24.11.06

Desencravar Lisboa

NA CÂMARA DE LISBOA, a confusão parece não ter fim. Primeiro foi a quebra da coligação Carmona Rodrigues/Maria José Nogueira Pinto e o triste episódio que lhe serviu de pretexto. Andou-se para aí uns dias a analisar quem é que teria sido mais "desleal", quem é que teria tomado a iniciativa de "romper"... Interpretações telenovelescas à parte, parece claro que é o presidente da câmara quem sai politicamente enfraquecido. Não só porque passa a ter de governar em minoria, mas, principalmente, porque resulta de todo o processo que, do lado social-democrata, houve menos desacordo do que tacticismo ("ciumeira" se preferirem).

Mas, do lado da oposição, a paisagem também não dá para grandes optimismos. O PCP e o BE revelam-se (coerentemente?) forças conservadoras que, antes de mais, dizem não, não e não. E o PS, que, numa situação "normal" poderia ter aqui uma boa oportunidade para se mostrar útil, surge dividido e mal preparado.

Como se isto não bastasse, o próprio PSD-Lisboa entretém-se em guerrinhas internas (numa forma mista, muito portuguesa, de guerra surda e guerra aberta, em que um grupo de deputados municipais pode desobedecer ao partido declarando-se obediente ao partido...).
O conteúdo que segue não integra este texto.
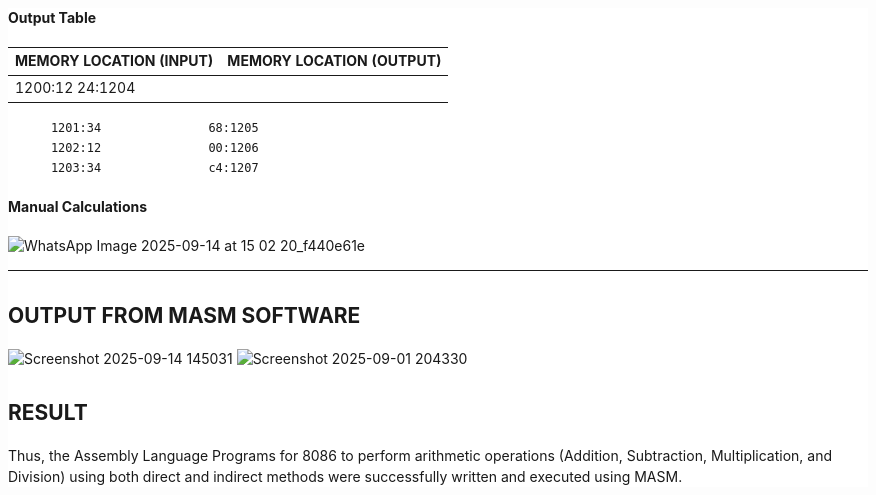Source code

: #### Output Table

| MEMORY LOCATION (INPUT) | MEMORY LOCATION (OUTPUT) |
| ----------------------- | ------------------------ |
|         1200:12               24:1204                                                       
          1201:34               68:1205
          1202:12               00:1206
          1203:34               c4:1207                                

#### Manual Calculations

![WhatsApp Image 2025-09-14 at 15 02 20_f440e61e](https://github.com/user-attachments/assets/6782cc37-b0dc-44f1-910e-f47c619f56ee)


---
## OUTPUT FROM MASM SOFTWARE

<img width="643" height="413" alt="Screenshot 2025-09-14 145031" src="https://github.com/user-attachments/assets/ed0e11db-7015-43e1-8236-3c02a69ca927" />


<img width="641" height="427" alt="Screenshot 2025-09-01 204330" src="https://github.com/user-attachments/assets/0a4f3429-c969-4929-b24e-2c452c324936" />


## RESULT

Thus, the Assembly Language Programs for 8086 to perform arithmetic operations (Addition, Subtraction, Multiplication, and Division) using both direct and indirect methods were successfully written and executed using MASM.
E Carmona Rodrigues vai-se enrolando em erros, indecisões, trapalhadas.

Durante algum tempo, o actual presidente ainda conseguiu vender uma imagem simpática de simples "técnico" (por oposição, estava implícito, aos malvados dos "políticos"...), mas esse meio trunfo já lá vai. Hoje, ao contrário, era exigível que fosse mais político: que tivesse ideias mais claras, que estivesse mais seguro das opções que defende e que fosse capaz de lançar uma visão de médio e longo prazo para a cidade. Desse modo, seria porventura mais fácil manter compromissos - acordos políticos suportados por objectivos comuns e não pela mera "força das circunstâncias" -, mas também ser menos permeável a sopros de um lado e do outro. Pelo andar da carruagem, e apesar da espantosa vitória nas últimas eleições, o hesitante presidente arrisca-se a ficar para a História, afinal, como apenas mais um subproduto santanista.

E, entretanto, Lisboa vai ficando cada vez mais adiada, encravada por questiúnculas de vaidades, guerrilhas tribais e mesquinhos jogos de poder.